Leaving all pictures aside, copy exactly the lines from the start of the listing below through the line that contains "Come arrivare", and only those lines.

================================

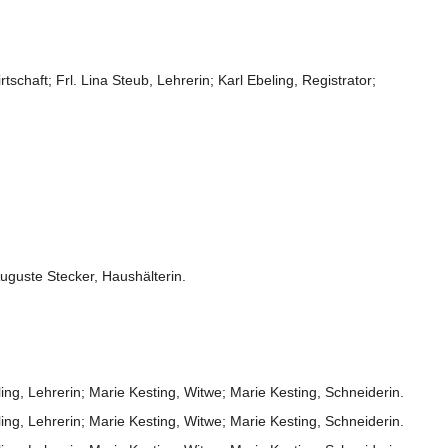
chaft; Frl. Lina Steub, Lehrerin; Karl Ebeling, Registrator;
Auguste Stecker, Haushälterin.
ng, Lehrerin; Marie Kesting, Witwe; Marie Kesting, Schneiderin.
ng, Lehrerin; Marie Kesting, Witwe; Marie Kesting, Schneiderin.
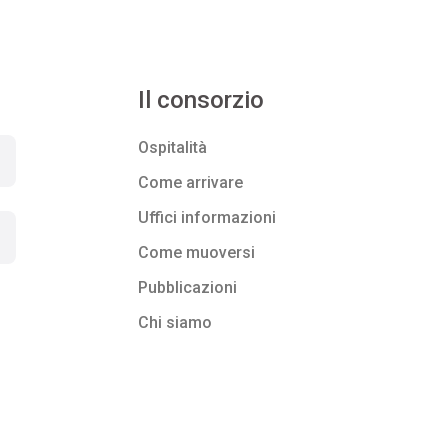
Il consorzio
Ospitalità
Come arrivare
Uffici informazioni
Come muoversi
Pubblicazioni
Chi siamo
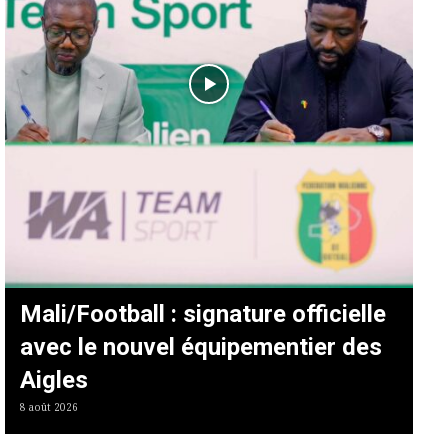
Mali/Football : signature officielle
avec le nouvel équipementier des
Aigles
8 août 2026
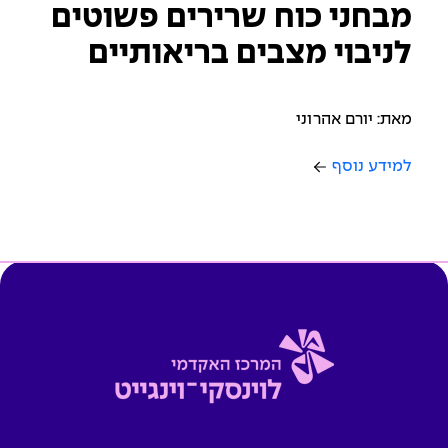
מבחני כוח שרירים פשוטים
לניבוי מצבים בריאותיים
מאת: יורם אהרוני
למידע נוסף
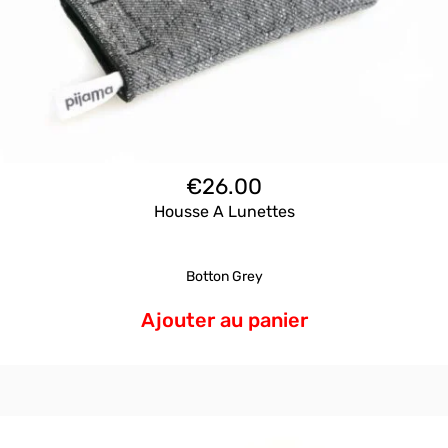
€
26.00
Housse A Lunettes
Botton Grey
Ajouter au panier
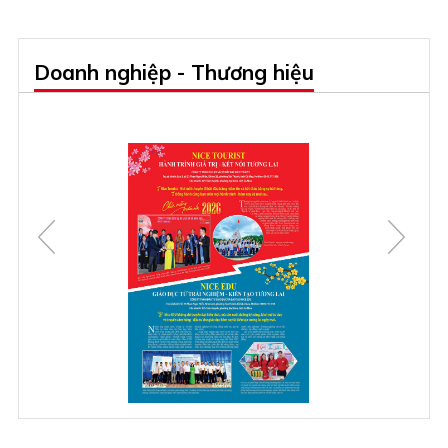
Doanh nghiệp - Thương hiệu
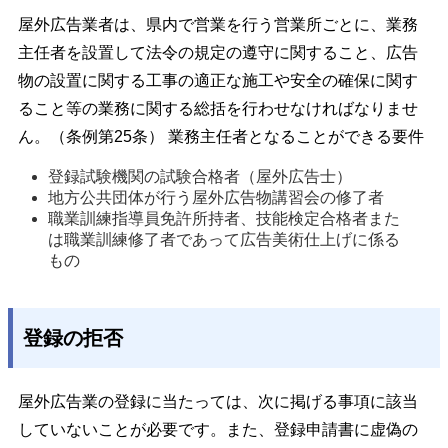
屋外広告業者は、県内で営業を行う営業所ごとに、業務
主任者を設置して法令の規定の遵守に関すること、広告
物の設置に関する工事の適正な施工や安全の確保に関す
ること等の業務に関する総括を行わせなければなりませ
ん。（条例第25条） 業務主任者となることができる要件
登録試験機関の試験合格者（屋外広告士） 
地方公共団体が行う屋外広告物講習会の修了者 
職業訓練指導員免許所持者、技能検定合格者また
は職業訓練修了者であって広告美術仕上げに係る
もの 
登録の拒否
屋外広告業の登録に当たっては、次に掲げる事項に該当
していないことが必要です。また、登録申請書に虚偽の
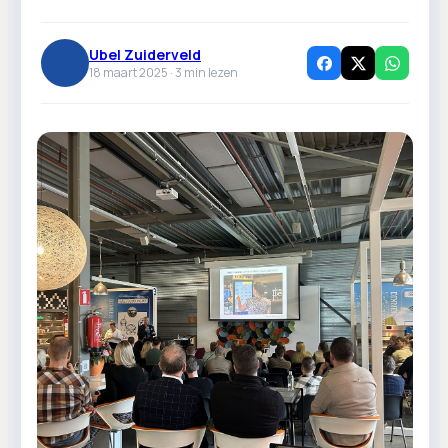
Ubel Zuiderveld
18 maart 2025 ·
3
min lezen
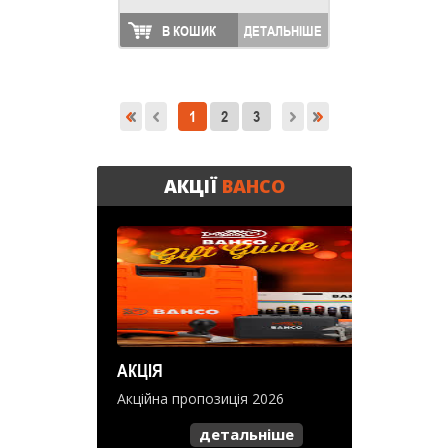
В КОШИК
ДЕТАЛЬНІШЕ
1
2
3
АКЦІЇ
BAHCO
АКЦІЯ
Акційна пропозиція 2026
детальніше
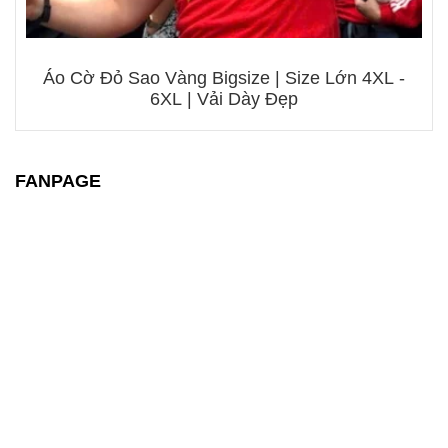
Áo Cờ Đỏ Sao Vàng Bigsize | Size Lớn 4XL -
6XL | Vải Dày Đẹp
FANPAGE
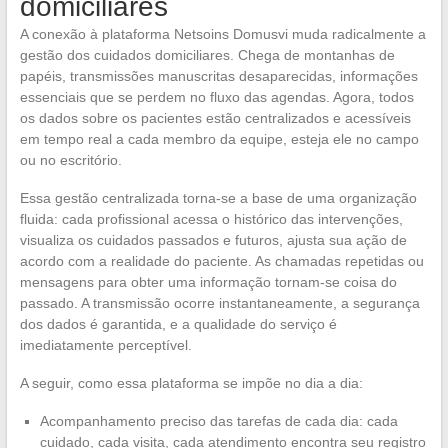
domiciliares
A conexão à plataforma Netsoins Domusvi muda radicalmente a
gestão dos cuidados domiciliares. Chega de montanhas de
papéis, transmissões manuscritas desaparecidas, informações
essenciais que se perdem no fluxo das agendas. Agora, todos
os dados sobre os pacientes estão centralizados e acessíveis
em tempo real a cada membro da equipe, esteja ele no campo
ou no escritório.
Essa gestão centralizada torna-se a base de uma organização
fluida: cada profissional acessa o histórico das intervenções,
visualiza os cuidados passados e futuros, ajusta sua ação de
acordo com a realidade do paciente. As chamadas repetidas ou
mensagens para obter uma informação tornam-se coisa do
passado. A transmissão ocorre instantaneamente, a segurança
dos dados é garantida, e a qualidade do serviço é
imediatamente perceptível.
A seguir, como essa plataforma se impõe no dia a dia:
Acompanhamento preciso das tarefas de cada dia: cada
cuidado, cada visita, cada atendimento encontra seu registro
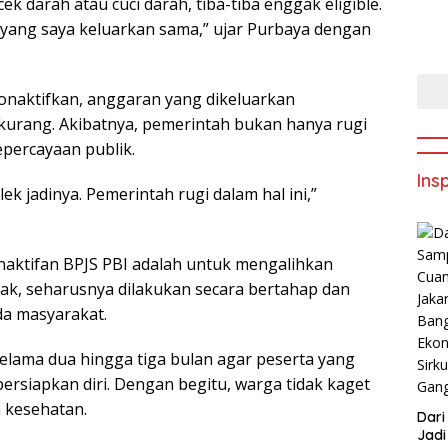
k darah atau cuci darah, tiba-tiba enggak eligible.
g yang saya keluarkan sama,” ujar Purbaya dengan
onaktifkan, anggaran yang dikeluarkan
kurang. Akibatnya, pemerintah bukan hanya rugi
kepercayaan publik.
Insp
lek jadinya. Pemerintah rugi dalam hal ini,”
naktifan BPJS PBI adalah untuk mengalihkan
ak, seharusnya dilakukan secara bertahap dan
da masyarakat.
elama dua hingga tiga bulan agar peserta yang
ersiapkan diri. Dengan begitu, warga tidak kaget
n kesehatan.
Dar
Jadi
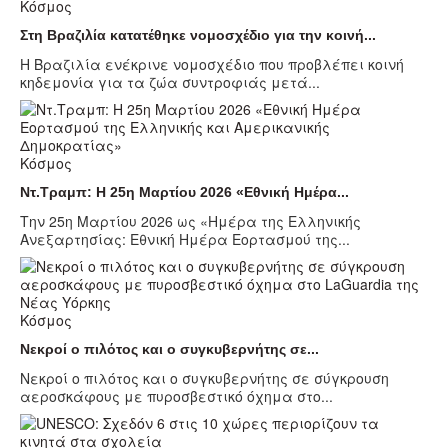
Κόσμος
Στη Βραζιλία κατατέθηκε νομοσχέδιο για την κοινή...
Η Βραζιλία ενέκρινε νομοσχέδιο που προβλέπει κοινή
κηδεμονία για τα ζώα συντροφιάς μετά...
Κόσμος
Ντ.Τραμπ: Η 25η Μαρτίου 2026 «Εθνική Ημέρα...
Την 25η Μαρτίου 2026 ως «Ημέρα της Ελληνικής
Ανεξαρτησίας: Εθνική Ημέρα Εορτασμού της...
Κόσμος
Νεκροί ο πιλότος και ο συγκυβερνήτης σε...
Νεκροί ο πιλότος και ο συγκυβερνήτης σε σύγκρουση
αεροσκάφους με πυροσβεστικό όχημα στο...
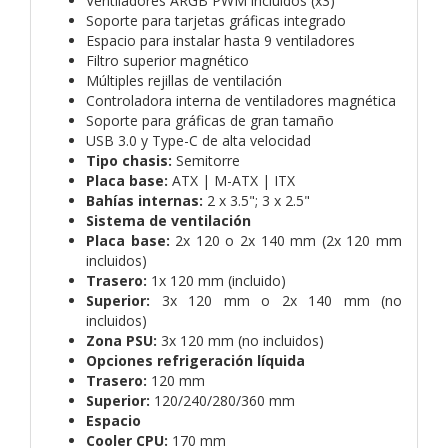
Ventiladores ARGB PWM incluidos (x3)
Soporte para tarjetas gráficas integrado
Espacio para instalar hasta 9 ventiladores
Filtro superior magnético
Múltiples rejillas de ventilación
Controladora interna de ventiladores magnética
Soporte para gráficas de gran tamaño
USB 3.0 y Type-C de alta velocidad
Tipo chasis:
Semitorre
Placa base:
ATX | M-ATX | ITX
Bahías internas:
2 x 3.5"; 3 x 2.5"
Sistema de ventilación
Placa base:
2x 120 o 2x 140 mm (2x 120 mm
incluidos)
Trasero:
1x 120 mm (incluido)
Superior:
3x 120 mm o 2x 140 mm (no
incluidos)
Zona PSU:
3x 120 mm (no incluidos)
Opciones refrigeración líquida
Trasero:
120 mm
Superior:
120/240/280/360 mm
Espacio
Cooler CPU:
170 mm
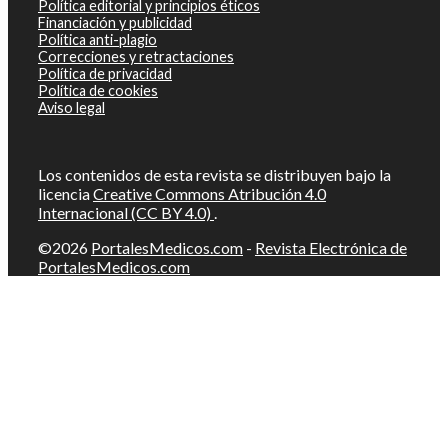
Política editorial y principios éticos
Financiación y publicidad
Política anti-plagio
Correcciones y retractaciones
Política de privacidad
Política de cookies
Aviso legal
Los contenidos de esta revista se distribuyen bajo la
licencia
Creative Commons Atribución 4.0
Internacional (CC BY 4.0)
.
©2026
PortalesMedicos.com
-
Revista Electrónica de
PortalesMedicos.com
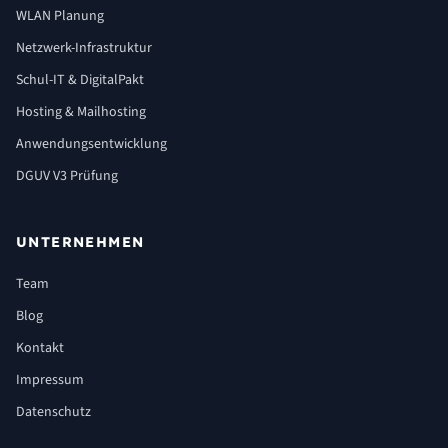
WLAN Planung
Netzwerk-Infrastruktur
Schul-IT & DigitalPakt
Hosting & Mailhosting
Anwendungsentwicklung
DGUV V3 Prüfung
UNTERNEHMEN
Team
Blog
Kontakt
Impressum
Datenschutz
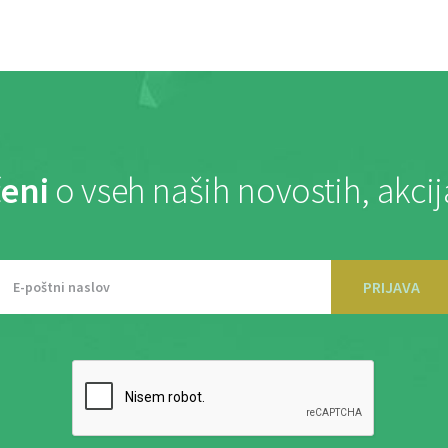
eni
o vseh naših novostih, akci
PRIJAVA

================================

## FINISHED EXERCISE:
chaft; Frl. Lina Steub, Lehrerin; Karl Ebeling, Registrator;
Auguste Stecker, Haushälterin.
ng, Lehrerin; Marie Kesting, Witwe; Marie Kesting, Schneiderin.
ng, Lehrerin; Marie Kesting, Witwe; Marie Kesting, Schneiderin.
Il consorzio
Ospitalità
Come arrivare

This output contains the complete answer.